En 1943, Blaoui Houari fonde avec son frère Maâzouzi et avec Kouider Benzelat son premier orchestre musico-théâtral où l’on retrouve Abdelkader Haouès, Boutlélis, Meftah Hmida et Blaoui Kouider. Quelques années plus tard, il prend la direction de l’orchestre chargé d’animer, tous les quinze jours et durant six mois, la saison de l’Opéra d’Oran. Devenu professionnel, il enregistre en 1955 chez Pathé son premier disque 45 tours où il reprend le fameux Rani M’hayer de Benyekhlef Boutaleb. Blaoui Houari a été détenu à l’époque de la Révolution au camp de concentration de Sig pour ses activités nationalistes.
Ami d’enfance d’Ahmed Zabana, il composera sur les paroles de cheikh Chérif Hamani, écrites le jour même de l’exécution du chahid, le 19 juin 1956, une œuvre à sa mémoire, reprise notamment par le groupe Raïna Raï dans les années 1980.
Après l’indépendance, il rejoint la station régionale d’Oran de la Radio et Télévision algériennes en tant que chef d’orchestre.
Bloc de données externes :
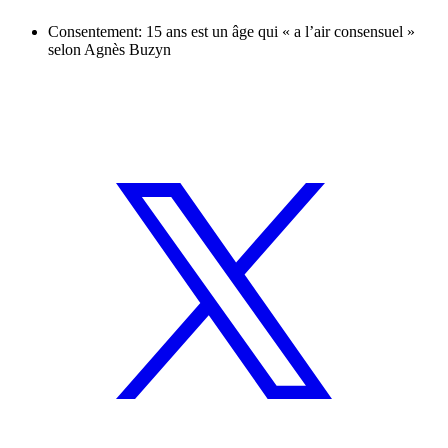
Consentement: 15 ans est un âge qui « a l’air consensuel »
selon Agnès Buzyn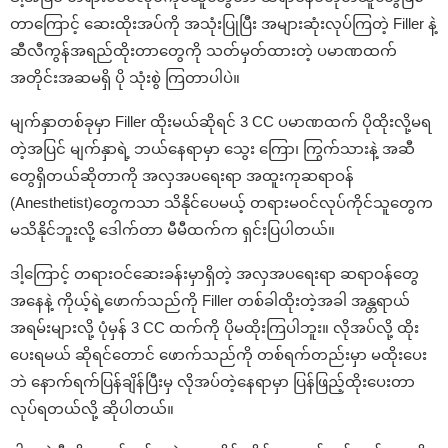
တာကြောင့် ဆေးထိုးအပ်ကို အသုံးပြုပြီး အများဆုံးလုပ်ကြတဲ့ Filler နဲ့
ဆီလီကွန်အရည်ထိုးတာတွေကို သတ်မှတ်ထားတဲ့ ပမာဏထက်
အတိုင်းအဆမရှိ ပို သုံးစွဲ ကြတာပါပဲ။
မျက်နှာတစ်ခုမှာ Filler ထိုးမယ်ဆိုရင် 3 CC ပမာဏထက် ပိုထိုးလို့မရ
တဲ့အပြင် မျက်နှာရဲ့ ဘယ်နေရာမှာ သွေး ကြော၊ ကြွက်သားနဲ့ အဆီ
တွေရှိတယ်ဆိုတာကို အလှအပရေးရာ အထူးကုဆရာဝန်
(Anesthetist)တွေကသာ သိနိုင်ပေမယ့် တရားမဝင်လုပ်ကိုင်သူတွေက
မသိနိုင်ဘူးလို့ ဒေါက်တာ မီမီထက်က ရှင်းပြပါတယ်။
ဒါ့ကြောင့် တရားဝင်ဆေးခန်းမှာရှိတဲ့ အလှအပရေးရာ ဆရာဝန်တွေ
အနေနဲ့ ကိုယ့်ရဲ့ဖောက်သည်ကို Filler တစ်ခါထိုးတဲ့အခါ အန္တရာယ်
အရမ်းများလို့ ပုံမှန် 3 CC ထက်ကို ပိုမထိုးကြပါဘူး။ လိုအပ်လို့ ထိုး
ပေးရမယ် ဆိုရင်တောင် ဖောက်သည်ကို တစ်ရက်တည်းမှာ မထိုးပေး
ဘဲ နောက်ရက်ပြန်ချိန်ပြီးမှ လိုအပ်တဲ့နေရာမှာ ပြန်ဖြည့်ထိုးပေးတာ
လုပ်ရတယ်လို့ ဆိုပါတယ်။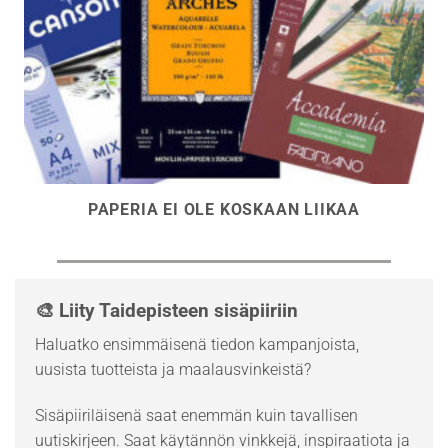
PAPERIA EI OLE KOSKAAN LIIKAA
🎨 Liity Taidepisteen sisäpiiriin
Haluatko ensimmäisenä tiedon kampanjoista,
uusista tuotteista ja maalausvinkeistä?
Sisäpiiriläisenä saat enemmän kuin tavallisen
uutiskirjeen. Saat käytännön vinkkejä, inspiraatiota ja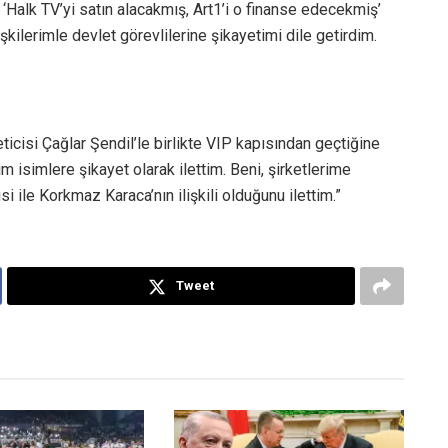
Halk TV’yi satın alacakmış, Art1’i o finanse edecekmiş’
lişkilerimle devlet görevlilerine şikayetimi dile getirdim.
cisi Çağlar Şendil’le birlikte VIP kapısından geçtiğine
m isimlere şikayet olarak ilettim. Beni, şirketlerime
si ile Korkmaz Karaca’nın ilişkili olduğunu ilettim.”
Tweet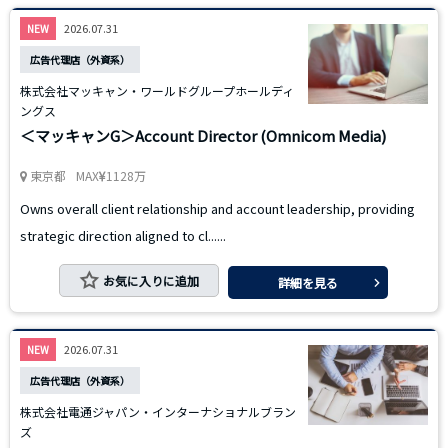
2026.07.31
NEW
広告代理店（外資系）
株式会社マッキャン・ワールドグループホールディ
ングス
＜マッキャンG＞Account Director (Omnicom Media)
東京都
MAX
1128万
Owns overall client relationship and account leadership, providing
strategic direction aligned to cl......
お気に入りに追加
詳細を見る
2026.07.31
NEW
広告代理店（外資系）
株式会社電通ジャパン・インターナショナルブラン
ズ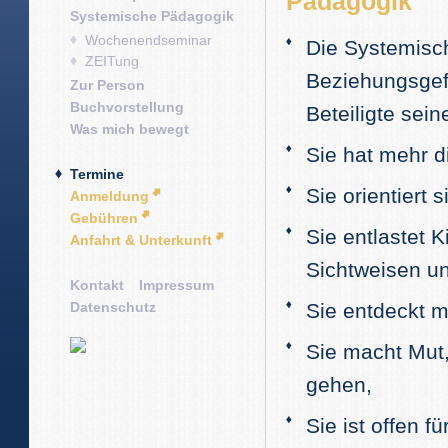
Pädagogik
Systemische Pädagogik
Wochenendseminar
Die Systemisc
ZEITung
Beziehungsgef
Zur Person
Buchvorstellung
Beteiligte sein
Was mich bewegt
Sie hat mehr d
Termine
Sie orientiert 
Anmeldung
Gebühren
Sie entlastet 
Anfahrt & Unterkunft
Sichtweisen u
Kontakt
Impressum
Datenschutz
Sie entdeckt m
Sie macht Mut,
gehen,
Sie ist offen f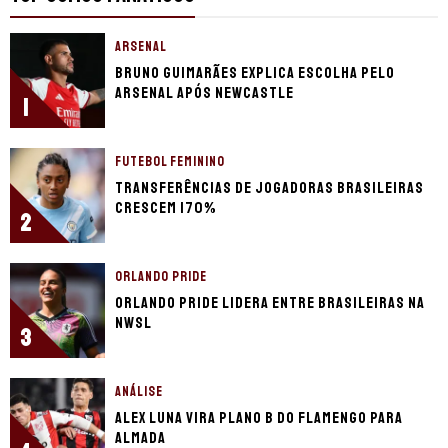
ARSENAL
Bruno Guimarães explica escolha pelo
Arsenal após Newcastle
1
FUTEBOL FEMININO
Transferências de jogadoras brasileiras
crescem 170%
2
ORLANDO PRIDE
Orlando Pride lidera entre brasileiras na
NWSL
3
ANÁLISE
Alex Luna vira plano B do Flamengo para
Almada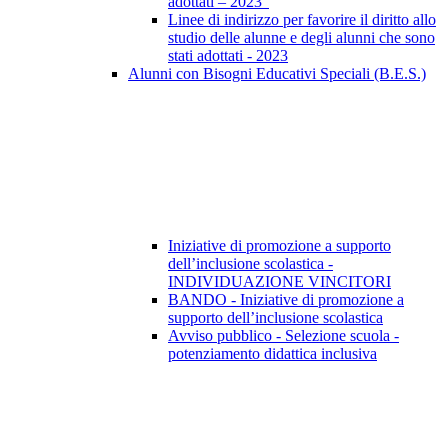
adottati – 2023”
Linee di indirizzo per favorire il diritto allo
studio delle alunne e degli alunni che sono
stati adottati - 2023
Alunni con Bisogni Educativi Speciali (B.E.S.)
Iniziative di promozione a supporto
dell’inclusione scolastica -
INDIVIDUAZIONE VINCITORI
BANDO - Iniziative di promozione a
supporto dell’inclusione scolastica
Avviso pubblico - Selezione scuola -
potenziamento didattica inclusiva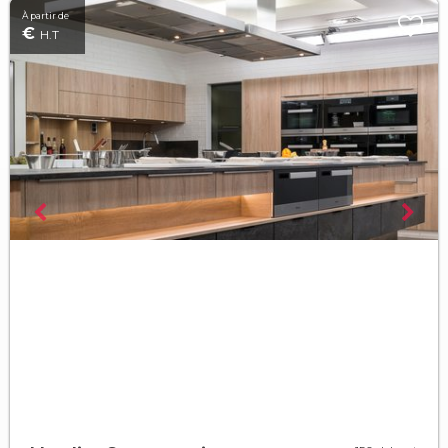
À partir de
€
H.T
En 1970, il participe durant sept mois à l’animation de l’ensemble musical algérien à l’exposition universelle d’Osaka au Japon. En 1986, il enregistre l’album Dikrayat Wahran. Il commence aussi à se retirer progressivement de la scène artistique, même si son duo avec cheb Khaled dans une nouvelle version de la chanson Lehmam a eu un énorme succès.
Le répertoire de Blaoui Houari est riche de 500 chansons qui influenceront nombre de chanteurs des années 1980, notamment de raï et du wahrani, dont cheb Mami, Baroudi Benkhedda ou Houari Benchenet. Il a enregistré une trentaine de disques 78, 33 et 45 tours, des cassettes audio, vidéo et des CD.
Il a également composé des chansons pour Abderrahmane Aziz, Mohamed Lamari, Djalti, Saliha Saghira, Derkaoui et Serrour Hasni, entre autres.
D’autres artistes ou groupes ont repris ses œuvres comme le groupe Raïna Raï, cheb Khaled ou cheb Sahraoui. Blaoui Houari est celui qui a le plus adapté les textes populaires de l’Oranie en composant et chantant les textes des cheikhs Miloud, Mostefa Ben Brahim, El-Hadj Khaled Benahmed, Kadour Ould M’hamed, M’barek Essouci…
Le défunt devait être inhumé dans l’après-midi d’hier au cimetière d’Aïn-el-Beïda d’Oran.